Que diable a pu les pousser à poser leurs valises dans la bourgade vaudoise, dont le club guerroyait en 3e ligue ? Si le projet a pu les séduire, l’entraîneur Daniel Ambrus n’y est pas étranger. « J’ai beaucoup joué dans le championnat roumain, en 1re comme en 2e division », conte le Roumain d’origine. « J’ai conservé des contacts et cela permet d’attirer ces joueurs en Suisse ».

Outre-Sarine, faire son mercato en Europe de l’Est est déjà une coutume de longue date. La mode touche désormais les formations vaudoises. « Nous affrontons régulièrement des équipes avec des joueurs de ces pays de l’Est », confirme Daniel Ambrus.

Un travail, mais aucun salaire

Pour autant, lorsque l’ancien défenseur central recrute à l’étranger, il ne pêche pas à l’aveugle. « J’ai privilégié des joueurs qui parlent français.
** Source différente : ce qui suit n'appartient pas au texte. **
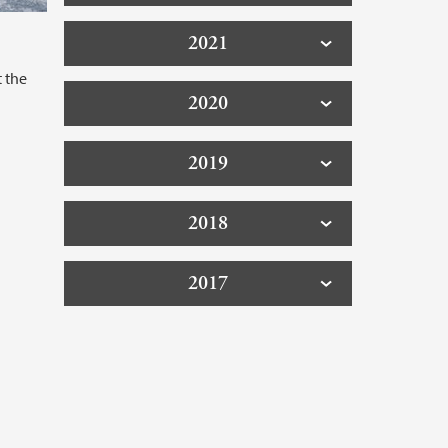
2021
t the
2020
2019
2018
2017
Cela a facilité leur intégration », narre-t-il. Puis, à leur arrivée au pied du Jura, Champagne n’a pas hésité à les choyer. Un travail leur est ainsi généralement proposé et Daniel Ambrus, bilingue, a mis de sa personne pour briser la barrière de la langue.
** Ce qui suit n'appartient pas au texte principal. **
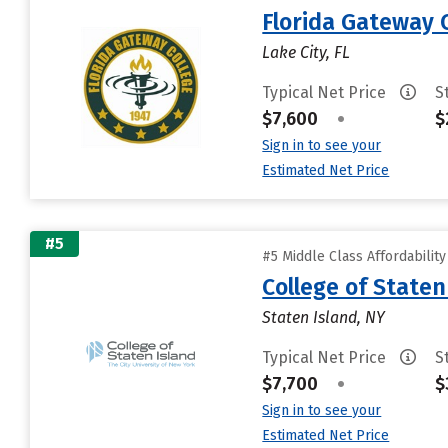
Florida Gateway 
Lake City, FL
Typical Net Price
S
$7,600
•
$
Sign in to see your
Estimated Net Price
#5
#5 Middle Class Affordabilit
College of State
Staten Island, NY
Typical Net Price
S
$7,700
•
$
Sign in to see your
Estimated Net Price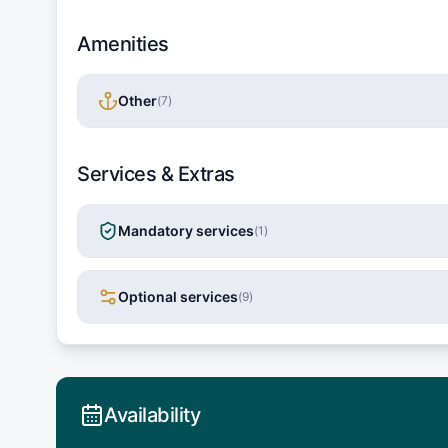
Amenities
Other
(
7
)
Services & Extras
Mandatory services
(
1
)
Optional services
(
9
)
Availability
Dans les travées de Derrière-Ville, il se murmure qu’aucun salaire n’est versé à ces ex-professionnels. L’argent ne serait donc pas le principal motif de leur transfert. « Ils viennent tenter leur chance en Suisse. Certains rêvent de jouer au niveau supérieur », affirme Daniel Ambrus.

Un autre visage, une même identité

Depuis le recrutement des Roumains ou Serbes, dont la qualité de jeu n’avait rien à envier à la 3e ligue, le FC Champagne Sports a entamé une mue salvatrice. En juin dernier, la Une bouclait le championnat dominé de la tête et des épaules avec, à la clé, une promotion en 2e ligue.

« Les Roumains ont apporté leur expérience du niveau supérieur, ce qui a servi à toute l’équipe », jubile Daniel Ambrus. Le club du Nord-Vaudois a changé de dimension, sans déplaire à son président Charly Schlaefli. « Je ne me suis pas opposé à ces transferts », tonne le citadin de Fiez. « Les joueurs recrutés sont des jeunes bourrés de talent et nous, nous manquons de potentiel dans la région ».

Daniel Bogman a inscrit six buts lors du premier tour du groupe 1 de 2e ligue

D’ailleurs, de l’aveu même du président, plusieurs Roumains s’épanouissent si bien au Nord Vaudois qu’un retour au pays n’est plus envisageable. « Ils ont trouvé un travail et se sont faits des amis », sourit Charly Schlaefli. Les principaux intéressés n’ont néanmoins pas voulu nous le confirmer : ils n’ont pas répondu à nos questions.

L’identité du FC Champagne Sports ne risque-t-elle pas d’être sacrifiée sur l’autel de la performance ? « Je ne crois pas », glisse Daniel Ambrus. « Nous comptons toujours beaucoup de régionaux dans nos rangs. Vous savez, recruter seulement de bons joueurs venus de l’Est ne suffit pas à faire de vous une meilleure équipe. Et ce n’est pas notre but ».

Albert Nicolae Voinea pointe à la 4e place du classement des meilleurs buteurs de 2e ligue avec 13 réussites

N’empêche, Champagne Sports et ses joueurs venus d’autres horizons ont embarqué sur l’autoroute de la 2e ligue inter. Troisième de leur groupe, à deux points de Pully, les Champagnoux n’ont pas à rougir de leur retour dans la division. Et qu’importe l’accent.